INSTRUCTIONS TO FOLLOW -
Where does the string "yamllint" occur in the records? Copy each line that holds it.

——————

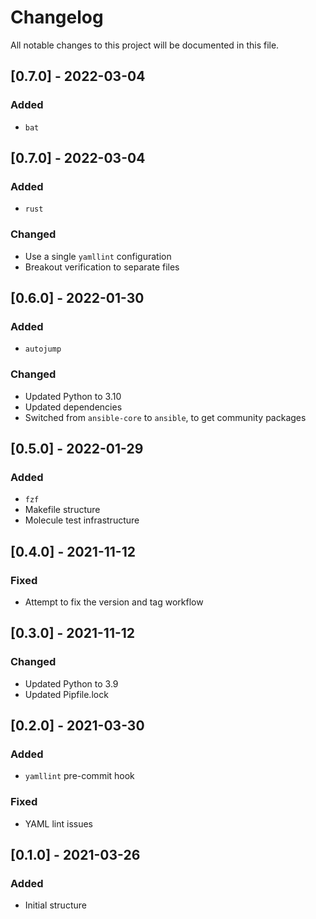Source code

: # Changelog

All notable changes to this project will be documented in this file.

## [0.7.0] - 2022-03-04

### Added

- `bat`

## [0.7.0] - 2022-03-04

### Added

- `rust`

### Changed

- Use a single `yamllint` configuration
- Breakout verification to separate files

## [0.6.0] - 2022-01-30

### Added

- `autojump`

### Changed

- Updated Python to 3.10
- Updated dependencies
- Switched from `ansible-core` to `ansible`, to get community packages

## [0.5.0] - 2022-01-29

### Added

- `fzf`
- Makefile structure
- Molecule test infrastructure

## [0.4.0] - 2021-11-12

### Fixed

- Attempt to fix the version and tag workflow

## [0.3.0] - 2021-11-12

### Changed

- Updated Python to 3.9
- Updated Pipfile.lock

## [0.2.0] - 2021-03-30

### Added

- `yamllint` pre-commit hook

### Fixed

- YAML lint issues

## [0.1.0] - 2021-03-26

### Added

- Initial structure
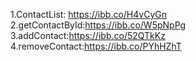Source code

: 1.ContactList: https://ibb.co/H4vCyGn
2.getContactById:https://ibb.co/W5pNpPg
3.addContact:https://ibb.co/52QTkKz
4.removeContact:https://ibb.co/PYhHZhT
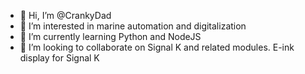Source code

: - 👋 Hi, I’m @CrankyDad
- 👀 I’m interested in marine automation and digitalization
- 🌱 I’m currently learning Python and NodeJS
- 💞️ I’m looking to collaborate on Signal K and related modules. E-ink display for Signal K


<!---
CrankyDad/CrankyDad is a ✨ special ✨ repository because its `README.md` (this file) appears on your GitHub profile.
You can click the Preview link to take a look at your changes.
--->
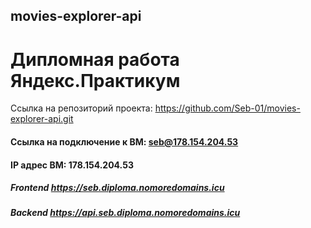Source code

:## movies-explorer-api
# Дипломная работа Яндекс.Практикум

Ссылка на репозиторий проекта: https://github.com/Seb-01/movies-explorer-api.git

#### Ссылка на подключение к BM: seb@178.154.204.53

#### IP адрес ВМ: 178.154.204.53
##### Frontend https://seb.diploma.nomoredomains.icu

##### Backend https://api.seb.diploma.nomoredomains.icu
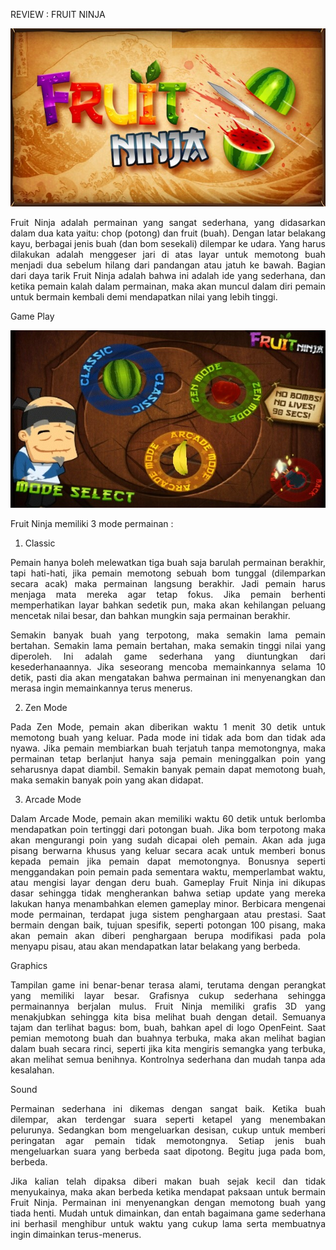 REVIEW : FRUIT NINJA

 <img src="1.jpg">
 
 <p align="justify">
Fruit Ninja adalah permainan yang sangat sederhana, yang didasarkan dalam dua kata yaitu: chop (potong) dan fruit (buah). Dengan latar belakang kayu, berbagai jenis buah (dan bom sesekali) dilempar ke udara. Yang harus dilakukan adalah menggeser jari di atas layar untuk memotong buah menjadi dua sebelum hilang dari pandangan atau jatuh ke bawah. Bagian dari daya tarik Fruit Ninja adalah bahwa ini adalah ide yang sederhana, dan ketika pemain kalah dalam permainan, maka akan muncul dalam diri pemain untuk bermain kembali demi mendapatkan nilai yang lebih tinggi.
</p>

Game Play

<img src="2.jpg">

Fruit Ninja memiliki 3 mode permainan :

1. Classic
<p align="justify">
Pemain hanya boleh melewatkan tiga buah saja barulah permainan berakhir, tapi hati-hati, jika pemain memotong sebuah bom tunggal (dilemparkan secara acak) maka permainan langsung berakhir. Jadi pemain harus menjaga mata mereka agar tetap fokus. Jika pemain berhenti memperhatikan layar bahkan sedetik pun, maka akan kehilangan peluang mencetak nilai besar, dan bahkan mungkin saja permainan berakhir.
</p>
<p align="justify">
Semakin banyak buah yang terpotong, maka semakin lama pemain bertahan. Semakin lama pemain bertahan, maka semakin tinggi nilai yang diperoleh. Ini adalah game sederhana yang diuntungkan dari kesederhanaannya. Jika seseorang mencoba memainkannya selama 10 detik, pasti dia akan mengatakan bahwa permainan ini menyenangkan dan merasa ingin memainkannya terus menerus.
</p>

2. Zen Mode
<p align="justify">
Pada Zen Mode, pemain akan diberikan waktu 1 menit 30 detik untuk memotong buah yang keluar. Pada mode ini tidak ada bom dan tidak ada nyawa. Jika pemain membiarkan buah terjatuh tanpa memotongnya, maka permainan tetap berlanjut hanya saja pemain meninggalkan poin yang seharusnya dapat diambil. Semakin banyak pemain dapat memotong buah, maka semakin banyak poin yang akan didapat.
</p>

3. Arcade Mode
<p align="justify">
Dalam Arcade Mode, pemain akan memiliki waktu 60 detik untuk berlomba mendapatkan poin tertinggi dari potongan buah. Jika bom terpotong maka akan mengurangi poin yang sudah dicapai oleh pemain. Akan ada juga pisang berwarna khusus yang keluar secara acak untuk memberi bonus kepada pemain jika pemain dapat memotongnya. Bonusnya seperti menggandakan poin pemain pada sementara waktu, memperlambat waktu, atau mengisi layar dengan deru buah. 
Gameplay Fruit Ninja ini dikupas dasar sehingga tidak mengherankan bahwa setiap update yang mereka lakukan hanya menambahkan elemen gameplay minor. Berbicara mengenai mode permainan, terdapat juga sistem penghargaan atau prestasi. Saat bermain dengan baik, tujuan spesifik, seperti potongan 100 pisang, maka akan pemain akan diberi penghargaan berupa modifikasi pada pola menyapu pisau, atau akan mendapatkan latar belakang yang berbeda.
</p>

Graphics
<p align="justify">
Tampilan game ini benar-benar terasa alami, terutama dengan perangkat yang memiliki layar besar. Grafisnya cukup sederhana sehingga permainannya berjalan mulus. Fruit Ninja memiliki grafis 3D yang menakjubkan sehingga kita bisa melihat buah dengan detail. Semuanya tajam dan terlihat bagus: bom, buah, bahkan apel di logo OpenFeint. Saat pemian memotong buah dan buahnya terbuka, maka akan melihat bagian dalam buah secara rinci, seperti jika kita mengiris semangka yang terbuka, akan melihat semua benihnya. Kontrolnya sederhana dan mudah tanpa ada kesalahan.
</p>

Sound
<p align="justify">
Permainan sederhana ini dikemas dengan sangat baik. Ketika buah dilempar, akan terdengar suara seperti ketapel yang menembakan pelurunya. Sedangkan bom mengeluarkan desisan, cukup untuk memberi peringatan agar  pemain tidak memotongnya. Setiap jenis buah mengeluarkan suara yang berbeda saat dipotong. Begitu juga pada bom, berbeda.
</p>

<p align="justify">
Jika kalian telah dipaksa diberi makan buah sejak kecil dan tidak menyukainya, maka akan berbeda ketika mendapat paksaan untuk bermain Fruit Ninja. Permainan ini menyenangkan dengan memotong buah yang tiada henti. Mudah untuk dimainkan, dan entah bagaimana game sederhana ini berhasil menghibur untuk waktu yang cukup lama serta membuatnya ingin dimainkan terus-menerus.
</p>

——————

TASK SOLUTION -
- Use a single `yamllint` configuration
- `yamllint` pre-commit hook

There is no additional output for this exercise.